Ein Lied über der Stadt
Geradeaus konnte man dort immer nur für ein paar Schritte gehen, und geradeaus denken konnten die da unten auch nicht, aus Angst, an eine Mauer zu stoßen, auch wenn da vielleicht gar keine war. Die richtige Freiheit gab es dort unten nicht mehr. Das richtige Leben war nur noch hier oben.
Sie stand frei und sicher auf der Festungsmauer, die direkt vor ihr über achtzig Meter abstürzte, sah über das Land und dachte an Paul und Luana und das Kind, das sie bekamen, an ihren Vater, der immer noch sagte, was er für richtig hielt, und um den die Mauern zusehends zusammenrückten, ohne dass er es merkte. Und sie dachte daran, was werden sollte. Und schließlich, als die Sonne untergegangen war und nur noch der Himmel hell war, hell und leer, stellte sie sich mit brennender Sehnsucht vor, wie es wäre, weiter und weiter in diesen Himmel zu fliegen und nie mehr landen zu müssen.
4
Es war ein schwer zu bestimmendes Gefühl, durch die alte Schule zu gehen. Acht Jahre hatte Luise dort verbracht, und nie waren ihr die Risse im blätternden elfenbeinfarbenen Lack an den Türen aufgefallen. Ihre Schritte auf dem steinernen Gang hallten im Schulhaus wider und weckten die unangenehme Erinnerung an die wenigen Male, die sie so spät gekommen war, dass sie alleine an den geschlossenen Türen entlanglaufen musste und deshalb die eigenen Schritte hören konnte. Aus den Räumen klang gedämpft das Summen geschäftiger Klassen, ein ununterscheidbares Gemurmel. Nur durch eine Tür in der Nähe des Direktorats drang klar und vernehmlich Dr. Mandls Stimme, der eben die Inhaltsberechnung eines Kegelstumpfes erklärte. Luise lächelte kurz. Der war immerhin auch noch da. Soweit sie sich erinnerte, hatte Dr. Mandl immer Zentrum gewählt, obwohl er kein Katholik war, und aus seiner politischen Gesinnung nie einen Hehl gemacht. Aber in Mathematik gab es zum Glück keine Politik, da konnten sie ihm vermutlich nichts wollen.

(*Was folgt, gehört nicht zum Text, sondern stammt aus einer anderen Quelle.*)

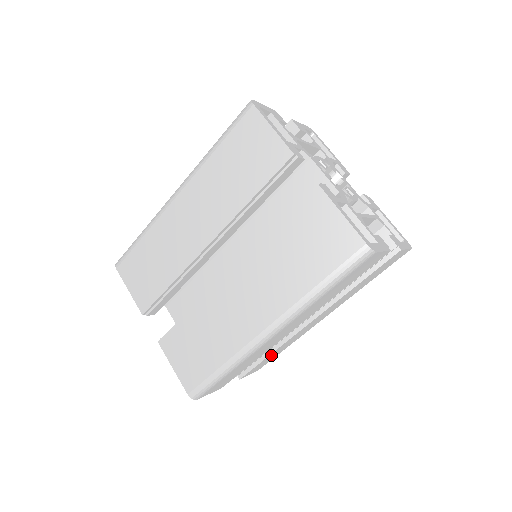
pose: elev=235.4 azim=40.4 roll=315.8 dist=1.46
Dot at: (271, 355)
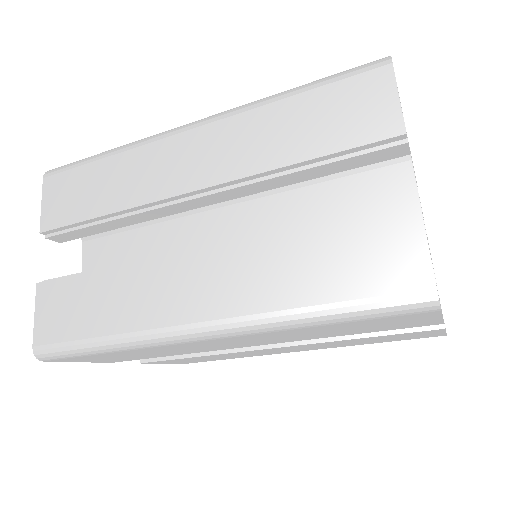
Dot at: occluded
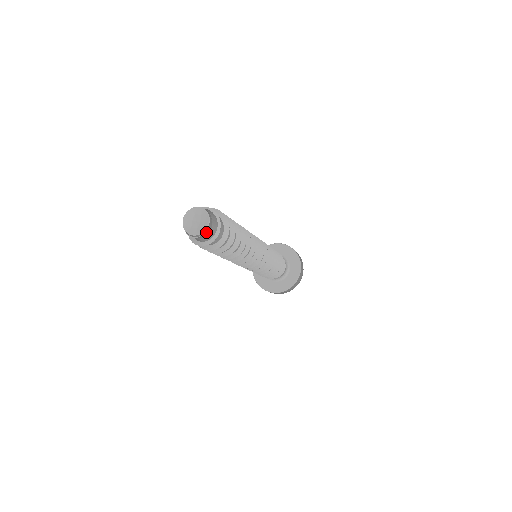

Sie war beim Direktorat angelangt und klopfte. »Herein«, rief Fräulein Bartel mit ihrer dünnen Stimme, und Luise trat ein.
»Der Herr Direktor brauchen noch einen Augenblick«, sagte Fräulein Bartel in dieser altmodischen Sprechweise, über die Luise sich schon als Schülerin lustig gemacht hatte. Sie war ihnen damals schon unendlich alt vorgekommen. Aber daran lag es nicht, dass sie stutzte.
»Was ist denn mit Frau Direktor Kümmel?«, fragte Luise überrascht. Im Gegensatz zu Fräulein Bartel war die Direktorin nicht so alt gewesen, dass sie schon pensioniert sein konnte.
»Frau Direktor Kümmel ist aus Gesundheitsgründen in den Ruhestand getreten«, erklärte Fräulein Bartel. In ihrem Tonfall lag so etwas wie Befriedigung.
Ja, dachte Luise, die sofort verstanden hatte, das ist es. Die Lust der Kleingeister am Sturz der Klügeren, Besseren, Weitherzigeren. Wer sich über das Mittelmaß erhoben hatte, der zahlte jetzt dafür. Die Direktorin war eine kluge, offene Frau gewesen, die niemandem nach dem Munde geredet hatte. Wer wusste schon, worüber sie gestolpert war und weshalb. Weil sie eine Frau der Kirche war, eine der wenigen Katholikinnen am Ort, die keinen Hehl daraus machte, dass sie Zentrum wählte, ebenso wie Dr. Mandl? Weil sie mit ihrer Meinung nicht hinter dem Berg hielt? Weil sie eine Frau war? Wahrscheinlich alles zusammen, dachte Luise ernüchtert. Sie hatte ihre Bewerbung noch an sie gerichtet und war gespannt, wer inzwischen die Leitung hatte. Sie kam sich hier im Sekretariat auf einmal wieder vor wie damals als Schülerin, wenn sie sich wegen Unterleibsschmerzen vom Turnen dispensieren lassen wollte. Weniges war demütigender gewesen als die Nachfragen von Fräulein Bartel, wahrscheinlich aus lauter Bosheit und Neid auf die Frische der Mädchen. Bei ihr kamen Unterleibsschmerzen wohl seit Jahrzehnten nicht mehr vor.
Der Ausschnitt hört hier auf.